The three-year CAGR for domestic volumes at Marico is 7%, with the underlying volume growth in Q2FY23 coming in at 3%. MD&CEO Saugata Gupta said rural markets would be closely watched and the company was hopeful of a recovery. “We expect to deliver mid-single digit volume growth in H2,” Gupta said.
While the three–year CAGR of volumes at Asian Paints is in high double-digits of about 18%, analysts believe they have lost some momentum; the management indicated the extended monsoon hurt sales though there has been some down-trading by customers.
“The growth appears more disappointing as the Indian economy was already witnessing a broad slowdown in the base period. It is interesting to see the weak growth of staples, which would suggest a disproportionate impact of Covid-19 pandemic on low-income households. They appear to have reduced usage, down-traded to cheaper products and migrated to unbranded projects from the unorganised sector,” analysts at KIE wrote.
Also read: Award of PPP grain silos gathers pace
While GST collections for the seven months to October have gone up by 14.1% on a three-year CAGR basis, the average wholesale price index has risen at a three-year CAGR of 8.2% in the first six months of FY23. While the formalisation of the economy has no doubt boosted GST collections, analysts point out they have also been supported by high inflation. As such, the numbers could be masking weak volume growth.
Several firms have trimmed expenses on advertising and promotions (A&P) to arrest the fall in operating margins. Although gross margins at HUL contracted nearly 600 basis points y-o-y, the lower A&P spends which were down 250 bps y-o-y, helped the company defend the operating profit margins at 22.9%.

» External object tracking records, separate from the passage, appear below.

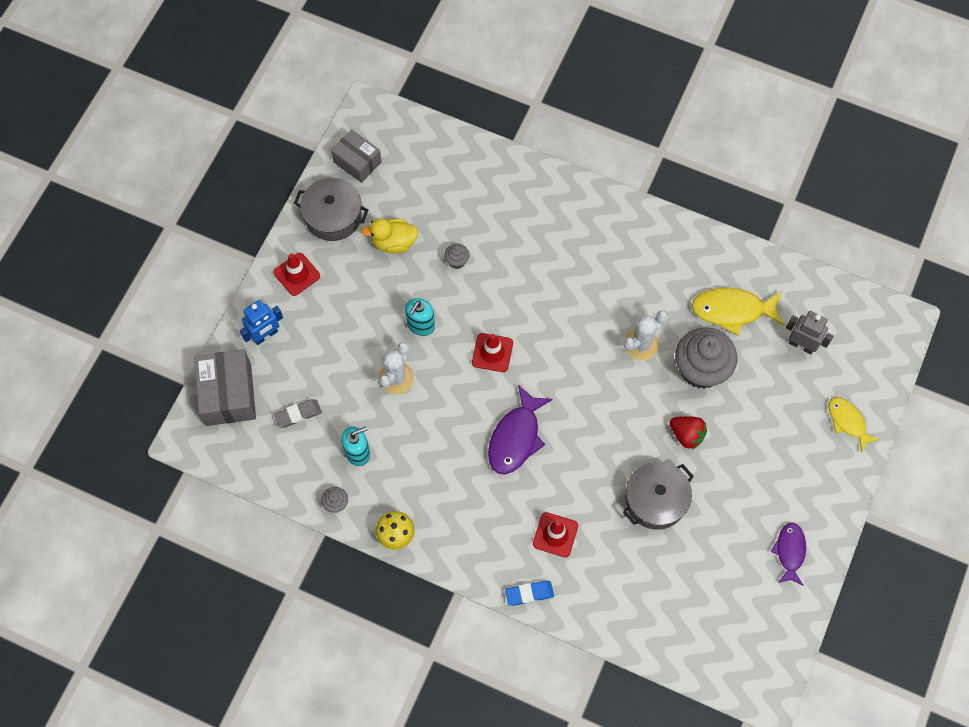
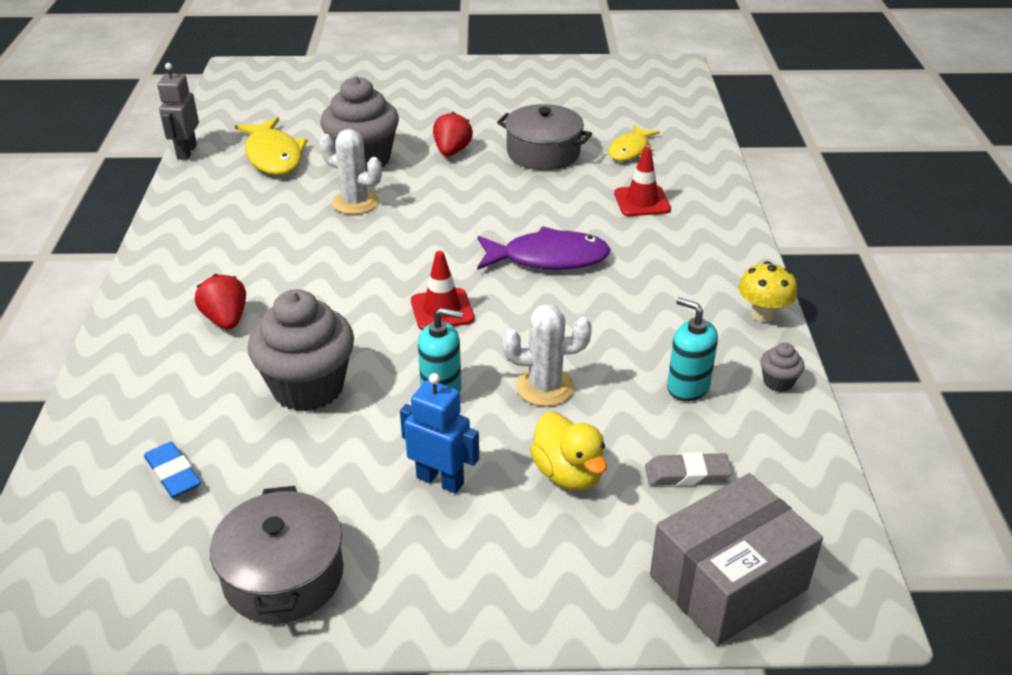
camera: 115 degrees left, 30 degrees down
blue robot [240,300,283,345] -> blue robot moved to [400,373,479,494]
red traffic cone [274,253,320,296] -> none
grey eraser [274,399,322,428] -> grey eraser turned 45 degrees counterclockwise [645,452,732,486]
grey box [331,129,382,183] -> none
yellow duck [361,218,418,254] -> yellow duck moved to [530,412,607,491]
grey cupcake [444,243,469,269] -> grey cupcake [248,289,354,411], size x2.37
blue eraser [505,581,554,606] -> blue eraser moved to [144,441,201,498]
purple fish [771,522,806,586] -> none
grey robot [786,311,833,354] -> grey robot moved to [157,63,199,160]
yellow fish [828,397,880,453] -> yellow fish moved to [608,125,660,161]
none -> red strawberry [195,274,246,330]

Dabur’s Malhotra observed that on account of continued unprecedented material inflation, the gross margins contracted by 300 bps plus. “This was partially offset by price increases and saving initiatives and led to operating margins declining by around 190 bps to touch 20.1%,” Malhotra said.
Gross margins at Colgate fell 310 bps y-o-y, the cut in ad spends by nearly 15% y-o-y helped the company report an Ebitda margin of 29.4%.